Mic Bocor Obrolan Prabowo dan Trump di Mesir, Begini Kata Menlu Sugiono
Menteri Luar Negeri (Menlu), Sugiono buka suara soal rekaman percakapan antara Presiden RI Prabowo Subianto dan Presiden Amerika Serikat (AS) Donald Trump yang bocor di sela-sela KTT Perdamaian Gaza di Mesir, Senin, 13 Oktober 2025.
Sugiono mengatakan percakapan Prabowo dengan kepala negara lain merupakan sesuatu yang wajar.

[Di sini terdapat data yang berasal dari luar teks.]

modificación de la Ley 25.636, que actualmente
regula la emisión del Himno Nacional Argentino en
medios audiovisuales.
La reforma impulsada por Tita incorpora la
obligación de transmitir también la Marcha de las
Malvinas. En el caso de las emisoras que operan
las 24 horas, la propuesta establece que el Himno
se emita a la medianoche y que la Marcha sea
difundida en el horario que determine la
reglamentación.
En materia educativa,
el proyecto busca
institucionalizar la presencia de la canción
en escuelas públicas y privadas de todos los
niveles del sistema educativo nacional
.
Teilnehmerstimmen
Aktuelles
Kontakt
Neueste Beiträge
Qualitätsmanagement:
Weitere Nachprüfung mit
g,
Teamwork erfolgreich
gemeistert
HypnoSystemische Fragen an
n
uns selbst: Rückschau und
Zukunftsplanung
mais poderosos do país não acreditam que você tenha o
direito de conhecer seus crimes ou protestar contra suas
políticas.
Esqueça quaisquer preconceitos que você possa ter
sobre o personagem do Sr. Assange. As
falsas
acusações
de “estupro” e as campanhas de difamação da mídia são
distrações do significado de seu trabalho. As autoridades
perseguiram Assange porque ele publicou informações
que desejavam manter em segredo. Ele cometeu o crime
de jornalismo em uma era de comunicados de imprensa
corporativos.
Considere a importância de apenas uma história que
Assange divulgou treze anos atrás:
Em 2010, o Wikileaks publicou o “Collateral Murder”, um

"Biasa kan ya, Pak Presiden berbicara dengan kepala negara yang lain, berdua-dua," kata Sugiono kepada wartawan di Lanud Halim Perdanakusuma, Jakarta Timur, Selasa, 14 Oktober 2025.

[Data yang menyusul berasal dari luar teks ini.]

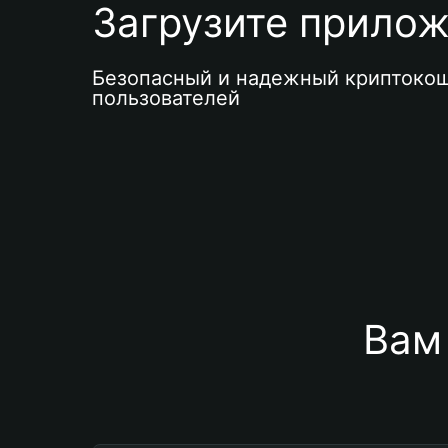
Загрузите приложе
Безопасный и надежный криптокош
пользователей
Вам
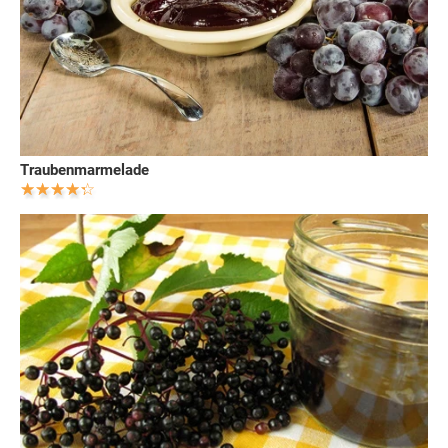
Traubenmarmelade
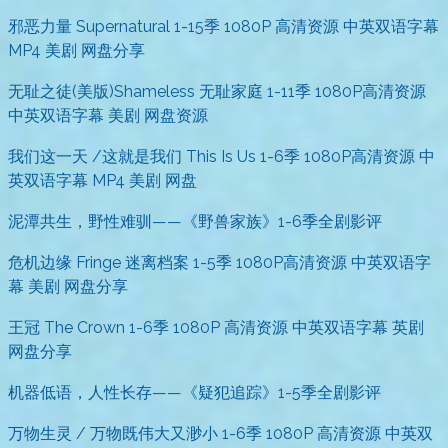
邪恶力量 Supernatural 1-15季 1080P 高清资源 中英双语字幕
MP4 美剧 网盘分享
无耻之徒(美版)Shameless 无耻家庭 1-11季 1080P高清资源
中英双语字幕 美剧 网盘资源
我们这一天 /这就是我们 This Is Us 1-6季 1080P高清资源 中
英双语字幕 MP4 美剧 网盘
泥潭共生，野性难驯——《野兽家族》1-6季全剧影评
危机边缘 Fringe 迷离档案 1-5季 1080P高清资源 中英双语字
幕 美剧 网盘分享
王冠 The Crown 1-6季 1080P 高清资源 中英双语字幕 英剧
网盘分享
机器低语，人性长存——《疑犯追踪》1-5季全剧影评
万物生灵 / 万物既伟大又渺小 1-6季 1080P 高清资源 中英双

Terlebih, kata Sugiono, Prabowo dan Trump memiliki hubungan yang cukup dekat. Sehingga, banyak hal yang dibicarakan keduanya dalam pertemuan itu.
"Saya kira hubungan Pak Presiden dengan Presiden Trump juga sangat cukup dekat saya bilang ya. Bisa jadi, bisa jadi banyak hal yang keduanya bicarakan di luar hal-hal yang sifatnya formal, kenegaraan karena dua-duanya juga teman lah ya," tutur dia.
Sugiono menegaskan dirinya tidak mengetahui isi obrolan antara Prabowo dan Trump. Termasuk isi obrolan keduanya yang disebut menyebut nama anak Trump, Eric.
"Saya tidak tahu isi pembicaraannya apa, bisa jadi macam-macam. Beliau juga, Pak Prabowo Pak Presiden sering ngobrol berdua, kemarin juga di saat menunggu di lounge itu beliau berbicara dengan banyak kepala negara di waktu yang sedemikian panjang menunggunya," tutur dia.
"Jadi saya kira banyak yang dibicarakan dan kalau misalnya ada hal-hal khusus yang perlu ditindaklanjuti pasti saya dikasih tahu untuk ditindaklanjuti tapi ada juga hal-hal yang mungkin ya tadi saya bilang terlepas dari urusan formal kenegaraan," tandas Sugiono.
Dilansir dari ANTARA, rekaman percakapan antara Presiden Prabowo dan Presiden Trump di sela KTT Perdamaian Gaza menjadi viral setelah mikrofon podium yang masih menyala menangkap suara keduanya.
Dalam pembicaraan santai itu, Prabowo sempat menanyakan kemungkinan bertemu dengan Eric Trump, putra Donald Trump yang menjabat sebagai Wakil Presiden Eksekutif Trump Organization.
Belum diketahui konteks pasti perbincangan tersebut, namun dialog itu terjadi usai Trump menyampaikan pidato terkait gencatan senjata di Gaza.